ADHOC: Ist die Apothekenpflicht überflüssig?
HAUCAP: Bei der Apothekenpflicht scheint in Deutschland ein großes Vorsichtsprinzip zu herrschen. Nikotinpflaster oder Aspirin etwa sind Produkte, die im europäischen Ausland zum Teil auch nicht apothekenpflichtig sind. Man kann immer den Fall konstruieren, dass jemand tatsächlich Unfug damit getrieben hat. Das wird aber effektiv auch nicht durch Apotheken verhindert.
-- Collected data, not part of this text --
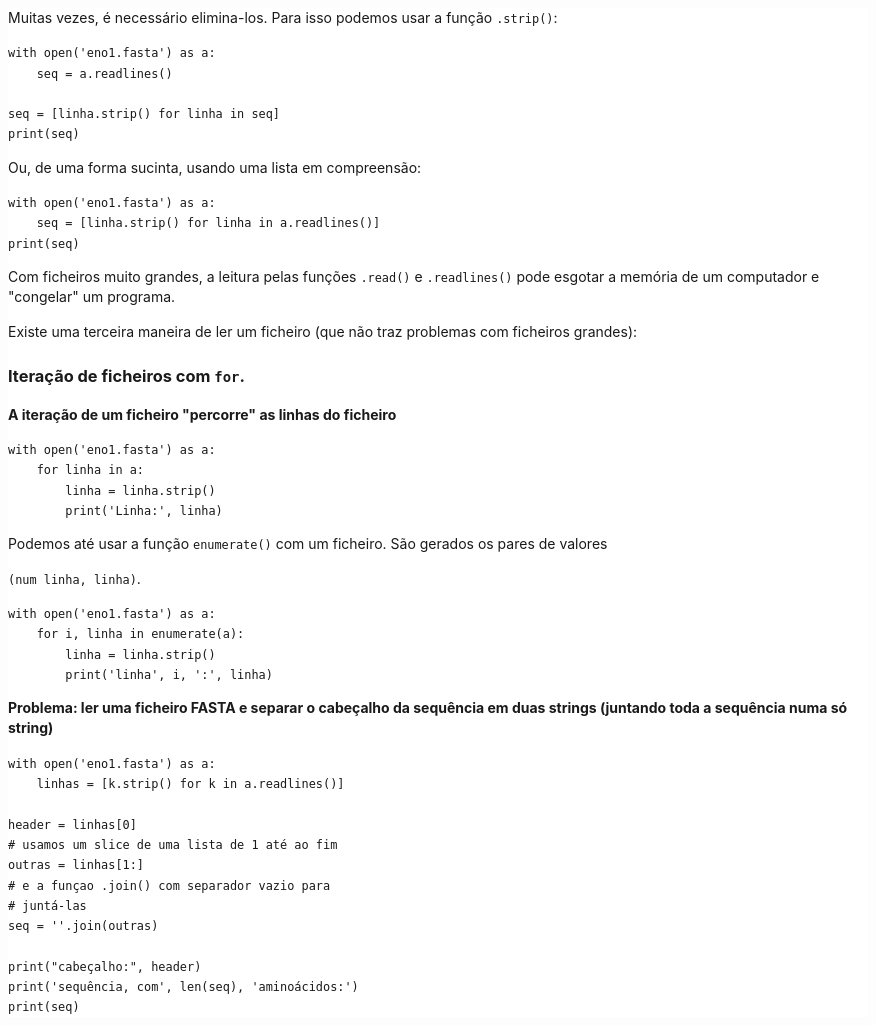 Muitas vezes, é necessário elimina-los. Para isso podemos usar a função
`.strip()`:

```{code-cell} ipython3
with open('eno1.fasta') as a:
    seq = a.readlines()

seq = [linha.strip() for linha in seq]
print(seq)
```


Ou, de uma forma sucinta, usando uma lista em compreensão:

```{code-cell} ipython3
with open('eno1.fasta') as a:
    seq = [linha.strip() for linha in a.readlines()]
print(seq)
```


Com ficheiros muito grandes, a leitura pelas funções `.read()` e
`.readlines()` pode esgotar a memória de um computador e "congelar" um
programa.

Existe uma terceira maneira de ler um ficheiro (que não traz problemas
com ficheiros grandes):

### Iteração de ficheiros com `for`.

**A iteração de um ficheiro "percorre" as linhas do ficheiro**

```{code-cell} ipython3
with open('eno1.fasta') as a:
    for linha in a:
        linha = linha.strip()
        print('Linha:', linha)
```


Podemos até usar a função `enumerate()` com um ficheiro. São gerados os
pares de valores

`(num linha, linha)`.

```{code-cell} ipython3
with open('eno1.fasta') as a:
    for i, linha in enumerate(a):
        linha = linha.strip()
        print('linha', i, ':', linha)
```


**Problema: ler uma ficheiro FASTA e separar o cabeçalho da sequência em
duas strings (juntando toda a sequência numa só string)**

```{code-cell} ipython3
with open('eno1.fasta') as a:
    linhas = [k.strip() for k in a.readlines()]

header = linhas[0]
# usamos um slice de uma lista de 1 até ao fim
outras = linhas[1:]
# e a funçao .join() com separador vazio para
# juntá-las
seq = ''.join(outras)

print("cabeçalho:", header)
print('sequência, com', len(seq), 'aminoácidos:')
print(seq)
```
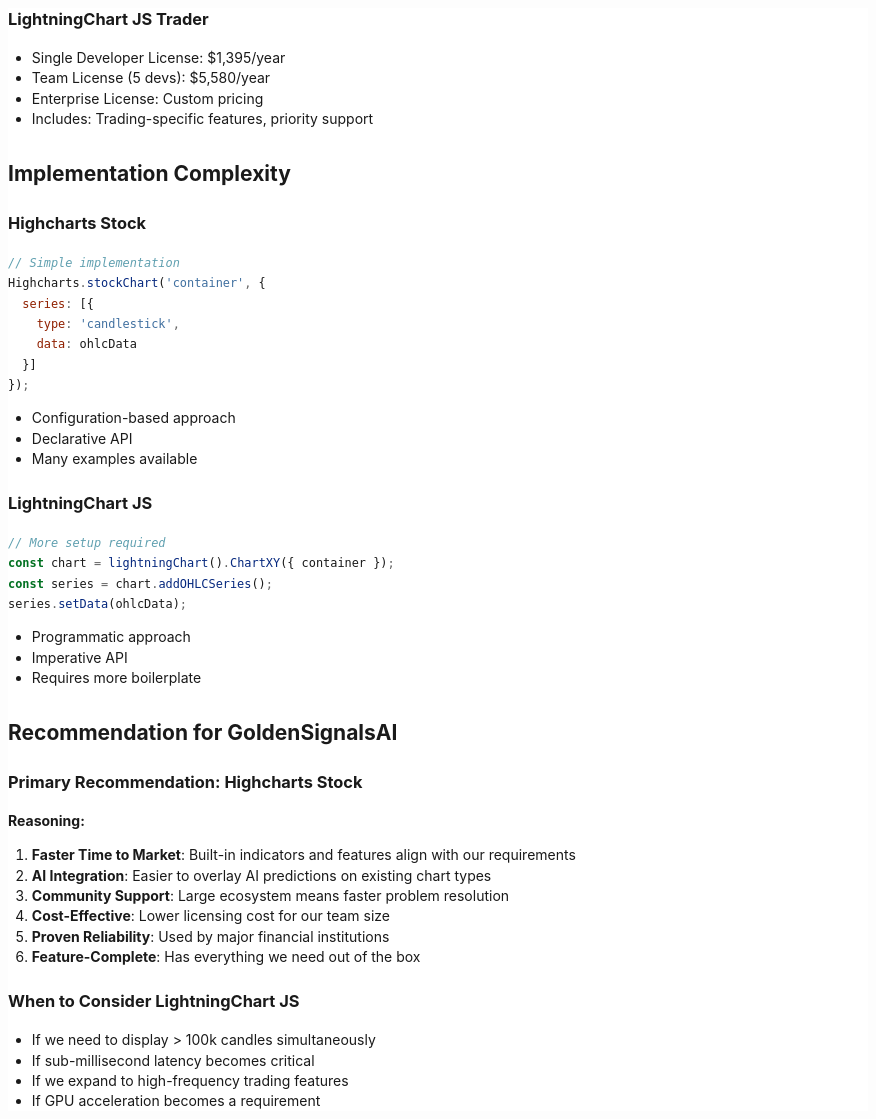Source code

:### LightningChart JS Trader
- Single Developer License: $1,395/year
- Team License (5 devs): $5,580/year
- Enterprise License: Custom pricing
- Includes: Trading-specific features, priority support

## Implementation Complexity

### Highcharts Stock
```javascript
// Simple implementation
Highcharts.stockChart('container', {
  series: [{
    type: 'candlestick',
    data: ohlcData
  }]
});
```
- Configuration-based approach
- Declarative API
- Many examples available

### LightningChart JS
```javascript
// More setup required
const chart = lightningChart().ChartXY({ container });
const series = chart.addOHLCSeries();
series.setData(ohlcData);
```
- Programmatic approach
- Imperative API
- Requires more boilerplate

## Recommendation for GoldenSignalsAI

### Primary Recommendation: **Highcharts Stock**

**Reasoning:**
1. **Faster Time to Market**: Built-in indicators and features align with our requirements
2. **AI Integration**: Easier to overlay AI predictions on existing chart types
3. **Community Support**: Large ecosystem means faster problem resolution
4. **Cost-Effective**: Lower licensing cost for our team size
5. **Proven Reliability**: Used by major financial institutions
6. **Feature-Complete**: Has everything we need out of the box

### When to Consider LightningChart JS
- If we need to display > 100k candles simultaneously
- If sub-millisecond latency becomes critical
- If we expand to high-frequency trading features
- If GPU acceleration becomes a requirement
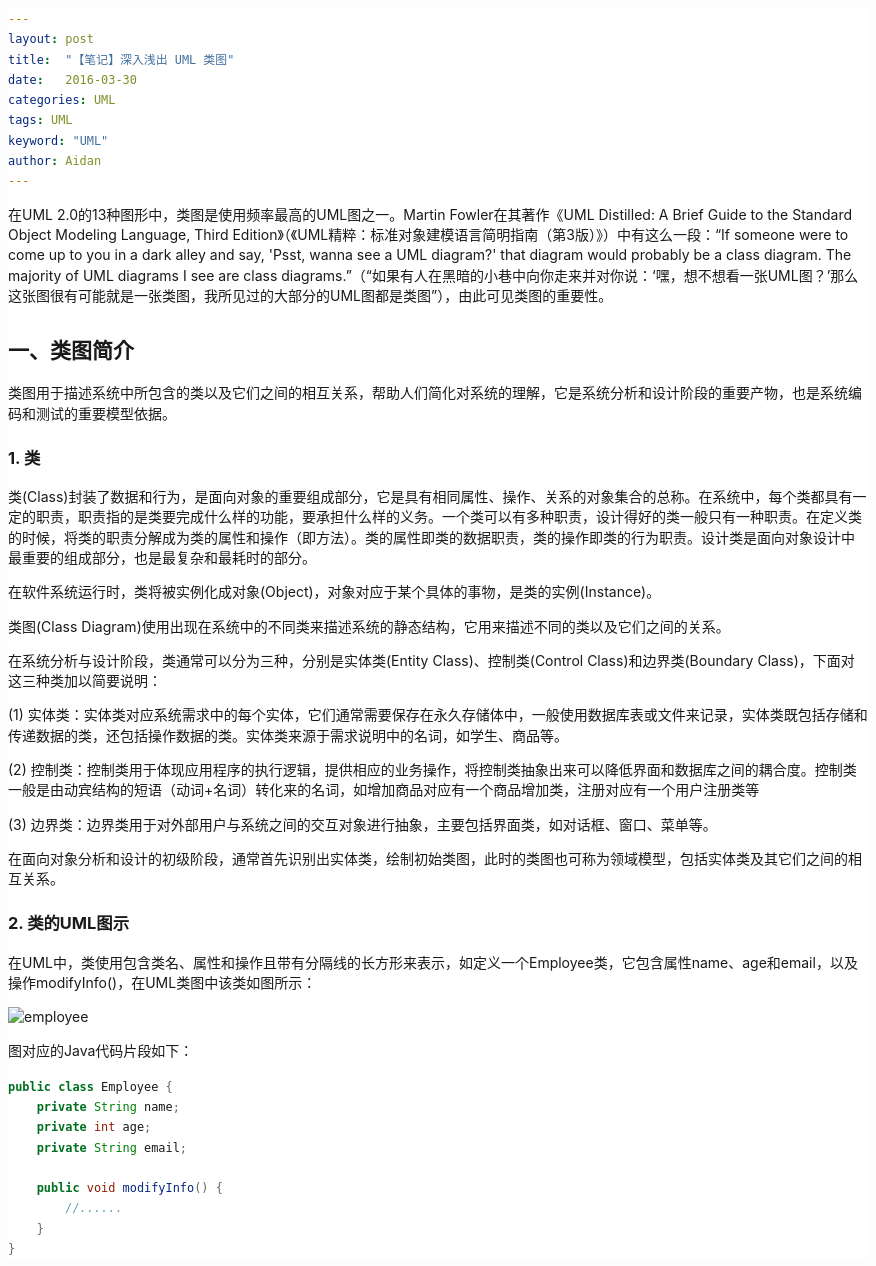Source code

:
 ```yaml
---
layout: post
title:  "【笔记】深入浅出 UML 类图"
date:   2016-03-30
categories: UML
tags: UML
keyword: "UML"
author: Aidan
---
```


在UML 2.0的13种图形中，类图是使用频率最高的UML图之一。Martin Fowler在其著作《UML Distilled: A Brief Guide to the Standard Object Modeling Language, Third Edition》（《UML精粹：标准对象建模语言简明指南（第3版）》）中有这么一段：“If someone were to come up to you in a dark alley and say, 'Psst, wanna see a UML diagram?' that diagram would probably be a class diagram. The majority of UML diagrams I see are class diagrams.”（“如果有人在黑暗的小巷中向你走来并对你说：‘嘿，想不想看一张UML图？’那么这张图很有可能就是一张类图，我所见过的大部分的UML图都是类图”），由此可见类图的重要性。

## 一、类图简介

类图用于描述系统中所包含的类以及它们之间的相互关系，帮助人们简化对系统的理解，它是系统分析和设计阶段的重要产物，也是系统编码和测试的重要模型依据。

### 1. 类

类(Class)封装了数据和行为，是面向对象的重要组成部分，它是具有相同属性、操作、关系的对象集合的总称。在系统中，每个类都具有一定的职责，职责指的是类要完成什么样的功能，要承担什么样的义务。一个类可以有多种职责，设计得好的类一般只有一种职责。在定义类的时候，将类的职责分解成为类的属性和操作（即方法）。类的属性即类的数据职责，类的操作即类的行为职责。设计类是面向对象设计中最重要的组成部分，也是最复杂和最耗时的部分。

在软件系统运行时，类将被实例化成对象(Object)，对象对应于某个具体的事物，是类的实例(Instance)。

类图(Class Diagram)使用出现在系统中的不同类来描述系统的静态结构，它用来描述不同的类以及它们之间的关系。

在系统分析与设计阶段，类通常可以分为三种，分别是实体类(Entity Class)、控制类(Control Class)和边界类(Boundary Class)，下面对这三种类加以简要说明：

(1) 实体类：实体类对应系统需求中的每个实体，它们通常需要保存在永久存储体中，一般使用数据库表或文件来记录，实体类既包括存储和传递数据的类，还包括操作数据的类。实体类来源于需求说明中的名词，如学生、商品等。

(2) 控制类：控制类用于体现应用程序的执行逻辑，提供相应的业务操作，将控制类抽象出来可以降低界面和数据库之间的耦合度。控制类一般是由动宾结构的短语（动词+名词）转化来的名词，如增加商品对应有一个商品增加类，注册对应有一个用户注册类等

(3) 边界类：边界类用于对外部用户与系统之间的交互对象进行抽象，主要包括界面类，如对话框、窗口、菜单等。

在面向对象分析和设计的初级阶段，通常首先识别出实体类，绘制初始类图，此时的类图也可称为领域模型，包括实体类及其它们之间的相互关系。

### 2. 类的UML图示

在UML中，类使用包含类名、属性和操作且带有分隔线的长方形来表示，如定义一个Employee类，它包含属性name、age和email，以及操作modifyInfo()，在UML类图中该类如图所示：

![employee](/asset/images/article/employee.jpg)

图对应的Java代码片段如下：

```Java
public class Employee {
	private String name;
	private int age;
	private String email;

	public void modifyInfo() {
		//......
	}
}
```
Wenn man in seinem persönlichen Umfeld mal fragt, wie häufig jemand intensive Beratung erfährt, wenn er Aspirin einkauft, dann ist das in meiner vielleicht selektiven Wahrnehmung eher selten der Fall. Und es stellt sich schon die Frage, ob damit nicht zu vorsichtig umgegangen wird und ob man diese Produkte nicht freigeben könnte, die in Deutschland ja relativ teuer sind.
ADHOC: Haftet man als Ökonom für seine Vorschläge?
HAUCAP: Nein, dafür haftet man nicht, weil man auch nicht das Recht hat, sie umzusetzen. Das ist schließlich die Politik. Was tragisch ist: Die Politik haftet auch nicht dafür. Es wäre schön, wenn die Politiker für die Umsetzung oder auch Nichtumsetzung von Vorschlägen haftbar gemacht werden würden. Im übrigen ist es auch so, dass für die Verschreibung der Medikamente der Arzt haftet und nicht der Apotheker, und eine falsche Medikation dem Arzt angelastet wird und nicht dem Apotheker, der relativ selten mit Kunstfehlerprozessen überzogen wird.